“The Artist” was one of the most popular of the nine films nominated for the Academy Award and winner for Best Film, Best Actor, and Best Director Michel Hazanavicius during Oscar Night 2012.
Back in the early years of silent films, the actor’s eyes, exaggerated facial expressions, gestures and movements were meant to tell the story without talking. All of their emotions had to be portrayed visually. The audience could only determine the mood and follow the plot with these acting techniques and the titles on the screen. The movie theaters also had a pianist playing mood music synchronized to the action.
The silent film era brought entertainment to their adoring fans from the 20’s to the early 30’s but “The Artist” is the story of George Valentin (Jean Dujardin) one of the stars who was discarded with the rise of the talkies.
The award winning French actor and comedian Jean Dujardin was the perfect choice for the part. He held each scene as his winning charm and personality captivated audiences. Just like clay, Jean’s handsome face was so flexible, so expressive, that we knew immediately what he was feeling. Life seemed perfect as George celebrated his success at the premiere of his latest film. George’s part was fashioned after Douglas Fairbanks.
In the middle of a press photo session, suddenly the attractive Peppy Miller ( Bérénice Bejo ) accidently bumped into George. One of the most beautiful moments in the movie, his face expressed surprise and attraction when their eyes met. Peppy looked so appealing and vivacious with a touch of innocence. The next day the newspaper headlines read, “Who’s that Girl?”

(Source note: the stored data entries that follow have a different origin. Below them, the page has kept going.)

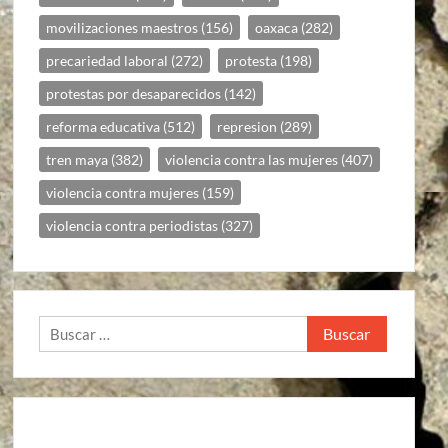
movilizaciones maestros
(156)
oaxaca
(282)
precariedad laboral
(272)
protesta
(198)
protestas por desaparecidos
(142)
reforma educativa
(512)
represion
(289)
tren maya
(382)
violencia contra las mujeres
(407)
violencia contra mujeres
(159)
violencia contra periodistas
(327)
Buscar:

George arranged for Peppy to have an acting part in his next film and she soon became famous. Their paths were intertwined yet George’s moved in the other direction. His inability to adapt to talkies changed everything! Now an actor’s voice made the difference and George’s voice didn’t measure up to the new standards.
After pawning his tux and valuables, George was a sad sight especially to Peppy. She secretly followed him determined to find a way to bring him back into show business.

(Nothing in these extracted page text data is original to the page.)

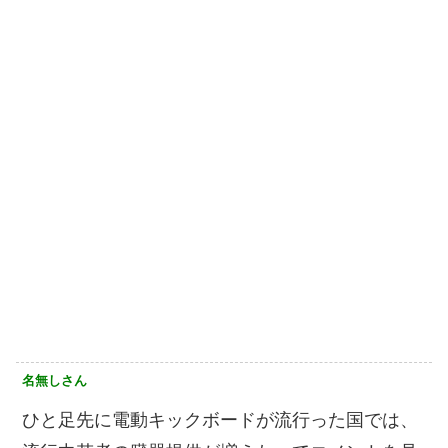
名無しさん
ひと足先に電動キックボードが流行った国では、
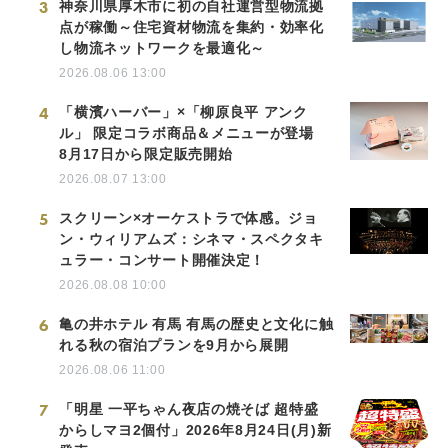
3
神奈川県厚木市に初の自社運営型物流拠
点が稼働～住宅資材物流を集約・効率化
し物流ネットワークを最適化～
2026.08.06 13:00
4
「横濱ハーバー」×「柳原良平 アンク
ル」 限定コラボ商品＆メニューが登場
8月17日から限定販売開始
2026.08.07 13:00
5
スクリーン×オーケストラで体感。ジョ
ン・ウィリアムズ：シネマ・スペクタキ
ュラー・コンサート開催決定！
2026.08.08 10:00
6
亀の井ホテル 有馬 有馬の歴史と文化に触
れる秋の宿泊プランを9月から展開
2026.08.06 11:00
7
「明星 一平ちゃん夜店の焼そば 超特盛
からしマヨ2個付」2026年8月24日(月)新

“The Artist’s” plot was similar to the classic 1952 musical comedy “Singing in the Rain” with Debbie Reynolds, Donald O’Conner, Gene Kelly and Jean Hagen, but the character Lina Lamont, played by Jean Hagen, was not as likable as George.
“The Artist” was skillfully written with a sincere appreciation and dedication to the art of film making and the stars of the Silent Film era. Many silent film stars actually did face this problem of transitioning to the talkies.
“The Artist” is the first silent film to win the Oscar in 83 years since the World War I film “Wings” at the first Oscars in 1929.